Living abroad has given me so many good things that naming them all would take a whole series of posts.
But I just need one line to name the worst part of it: being far from my family and friends.
If you ask most Spaniards, and I bet that it applies to most foreigners or expats, they will likely say the same. Some may mention jamón ibérico, but that’s life.
Likewise, one of my biggest fears is that a loved one will get sick while I am in the US. In my 13 years in Chicago, that has happened a bunch of times. Actually, the summer after I moved, my dad developed a heart condition that prevents him from flying for more than two hours. Which means that we went from having plans for my parents to spend several months a year with us, to knowing that he would never be able to visit us there. At all.
The second most dreaded call you can get is the one that tells you that a parent is in the hospital, and you need to fly. Quickly. Like in the movies. Except that in real life getting a seat on a flight across the Atlantic is not so easy. I got that call in the Fall, and luckily it ended up being a “false alarm”.
But days into our Christmas stay in Spain, my dad had to be admitted again.
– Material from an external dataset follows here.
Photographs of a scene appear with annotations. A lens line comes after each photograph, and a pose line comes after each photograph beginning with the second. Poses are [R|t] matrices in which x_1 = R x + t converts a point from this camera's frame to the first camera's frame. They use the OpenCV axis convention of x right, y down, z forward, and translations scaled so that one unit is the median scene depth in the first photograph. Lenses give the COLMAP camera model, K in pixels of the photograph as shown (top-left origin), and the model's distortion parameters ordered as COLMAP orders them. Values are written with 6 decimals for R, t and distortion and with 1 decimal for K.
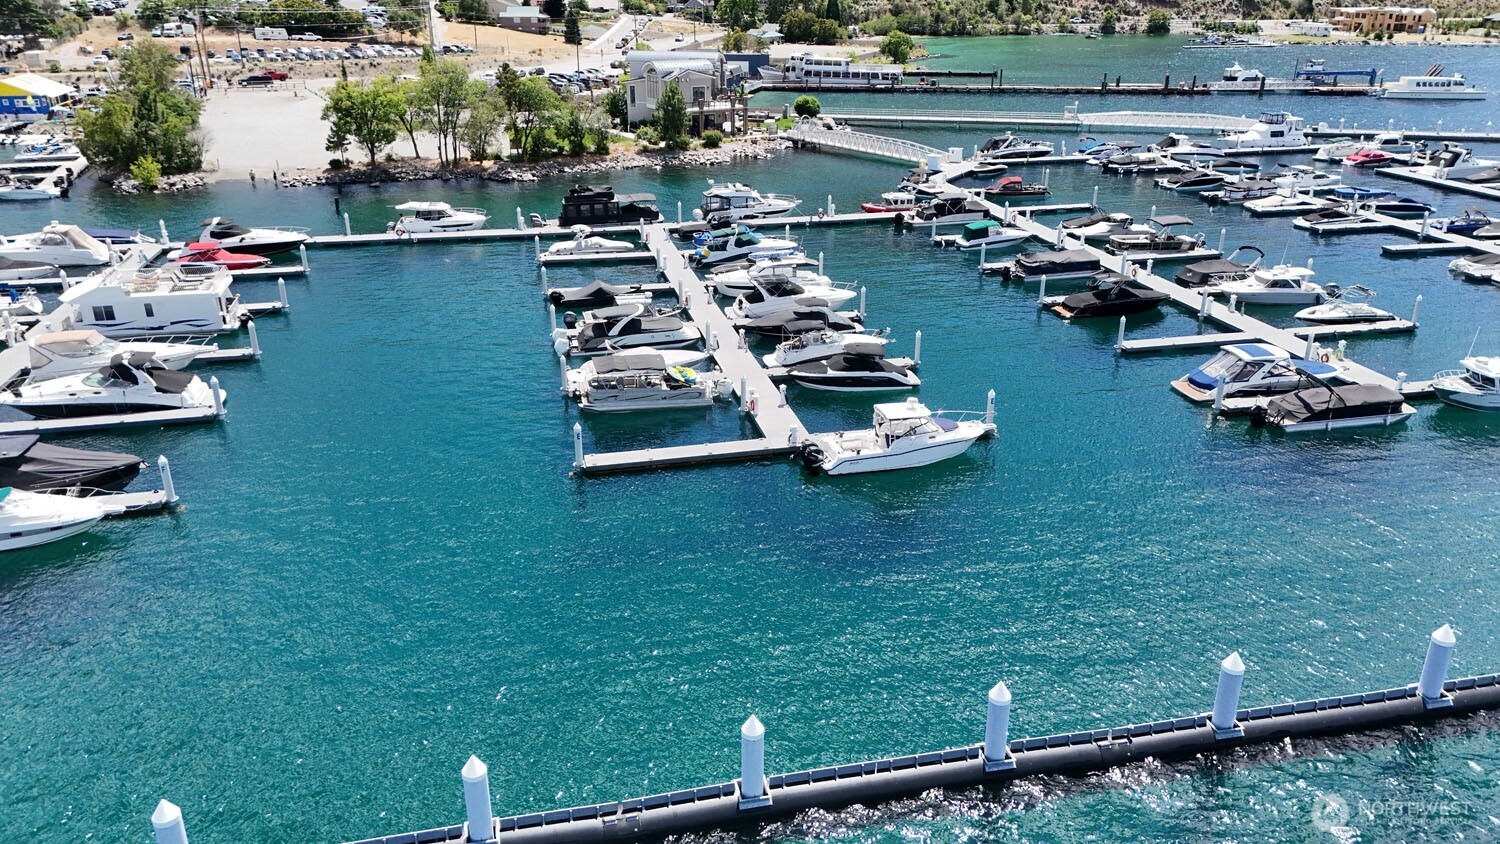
lens RADIAL K [[1117.3, 0, 750.0], [0, 1117.3, 422.0], [0, 0, 1]] dist [0.082038, -0.067652]
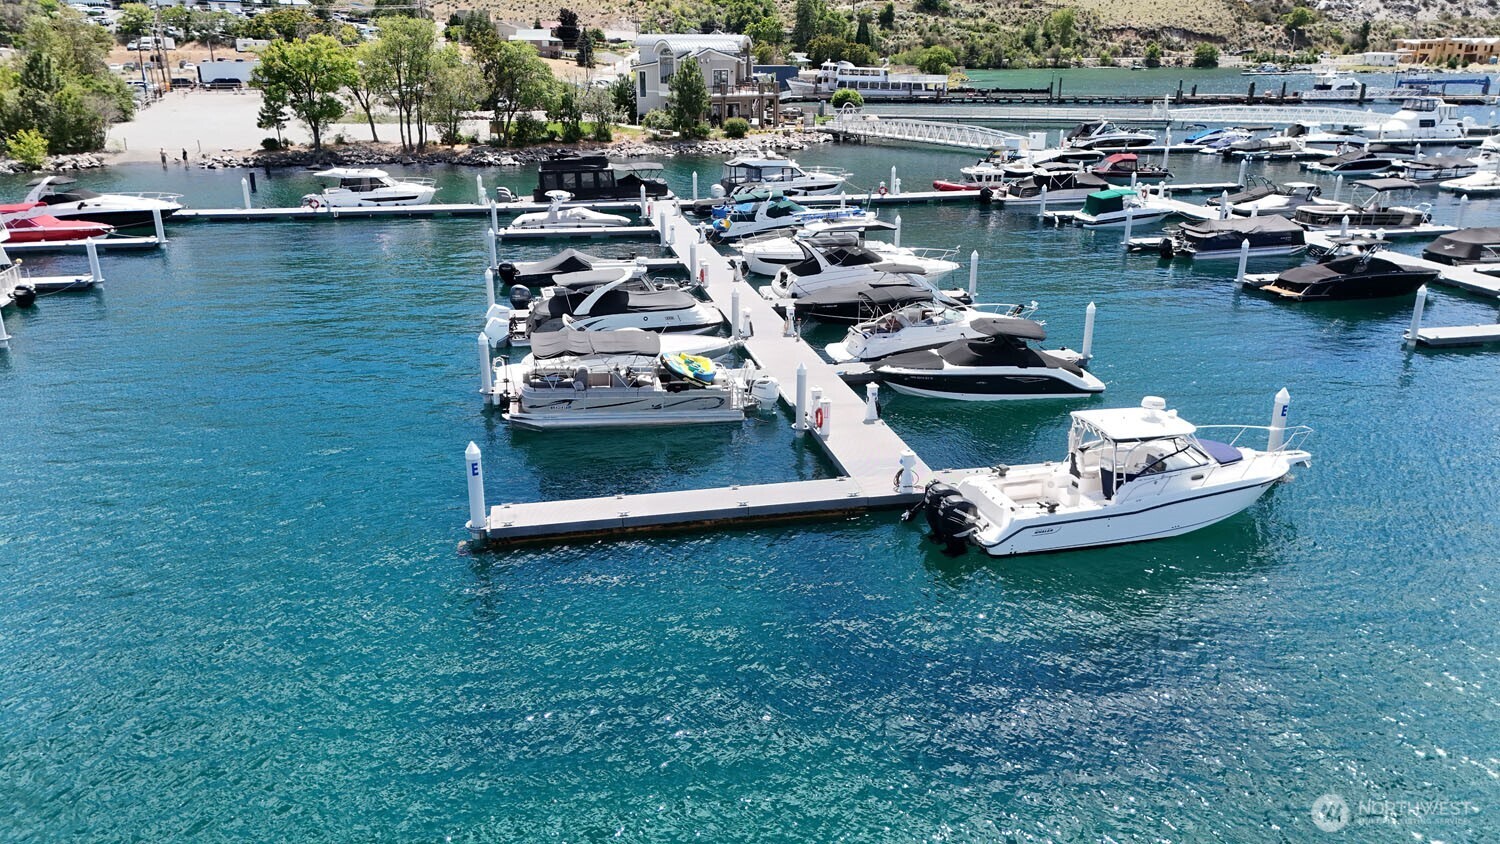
lens RADIAL K [[1117.3, 0, 750.0], [0, 1117.3, 422.0], [0, 0, 1]] dist [0.082038, -0.067652]
pose [[0.999849, 0.006522, -0.016115, -0.010246], [-0.007300, 0.998785, -0.048742, 0.006116], [0.015778, 0.048852, 0.998681, 0.206839]]
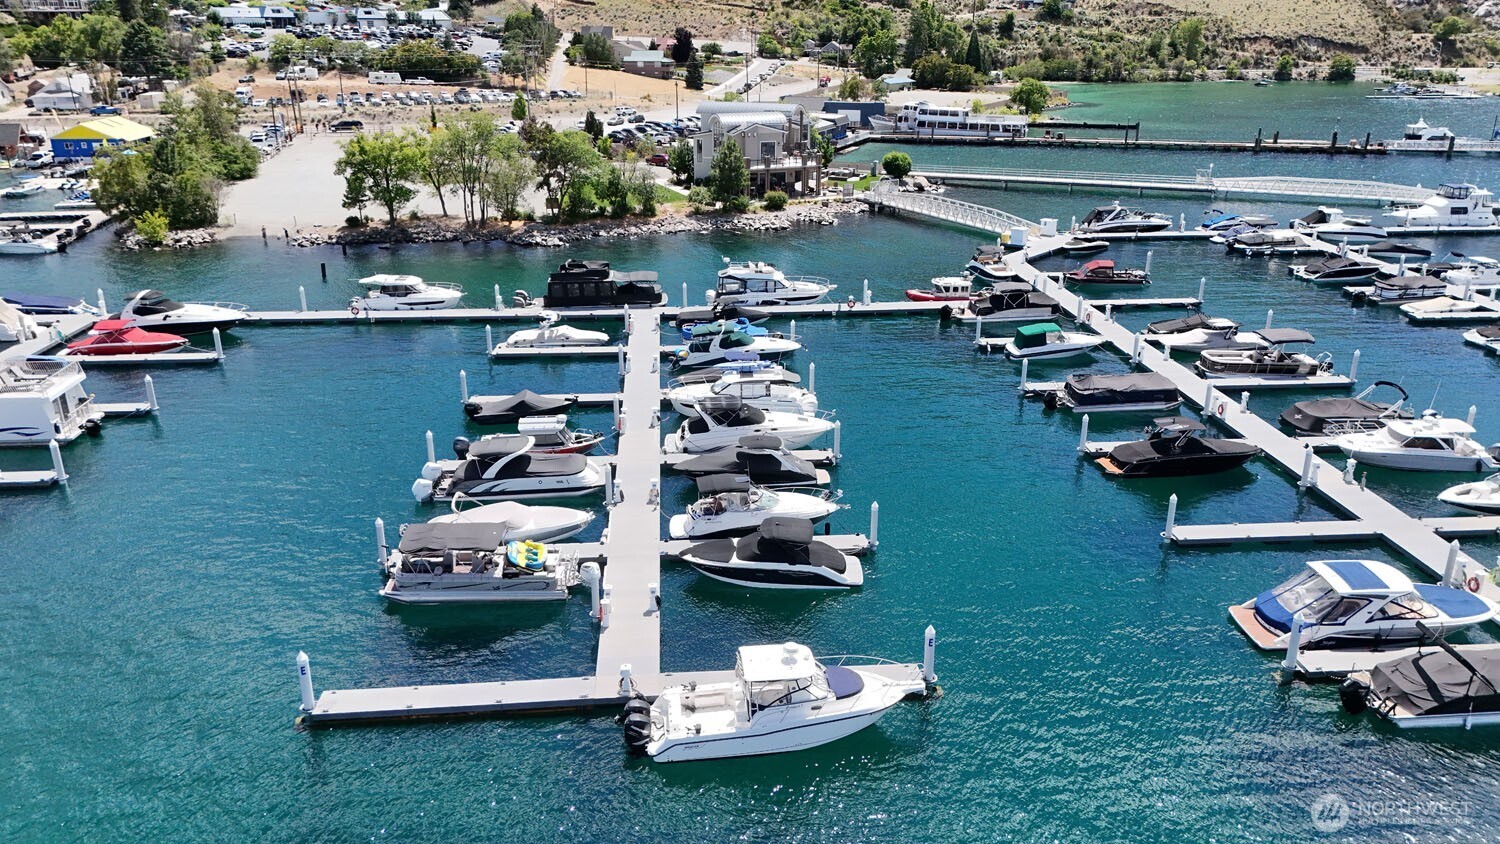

It was scary for the kids to see their grandpa being taken by an ambulance, it was scary for me to know that my husband was still a few days away from us, and for my mom to think that we would wreck her house in her absence, since she likes to stay with my Dad in the hospital.

It soon became clear that he would stay for a few days. Maybe more than that. With Christmas Eve coming up, I was certain where I wanted to be then. We spent a small fortune and all of our vacation time, and pulled out the kids from school for two weeks mainly to spend Christmas with my family, especially my Dad. And although he tried to convinced us to do the whole big dinner thing at home without him, we refused. My husband and kids are with my in laws, my siblings with theirs, and my mom and aunt are home, because hospitals are exhausting places, and they have spent here more than their fair share of time.
And you know who is, most likely, having the best Christmas Eve? Me. Because I am certain that I am where I want to be. And I know that as much as I love my husband and kids, we can have a make up Christmas in January, February, or March. With my Dad, I have today. Maybe next summer. Maybe next year. Hopefully many, many more. But today is for certain, and today I am here. And I am happy, writing, or reading, or watching crappy holiday TV or chatting a bit with him, by his side. Having a picnic like Christmas Eve dinner, with jamón ibérico sandwiches, and turrón and mazapanes, typical Spanish Christmas sweets. All smuggled into the hospital, of course. By now I am a pro.

The hospital is, by now, 10:30 pm, almost deserted. Christmas Eve is the most important night of the five Christmas holidays that we have here, and everyone has gone home for dinner, including most nurses and doctors. I will stay until midnight, just because my dad, in whose medical history they should include stubborness, doesn’t allow me to spend the night. But I happily would.
I know that, in a few days, I will not be readily available. I know that tickets are not necessarily easy to find. I know that a nine hour flight may be too late one day.
And that, my dear friends, is the worse part of being a foreigner.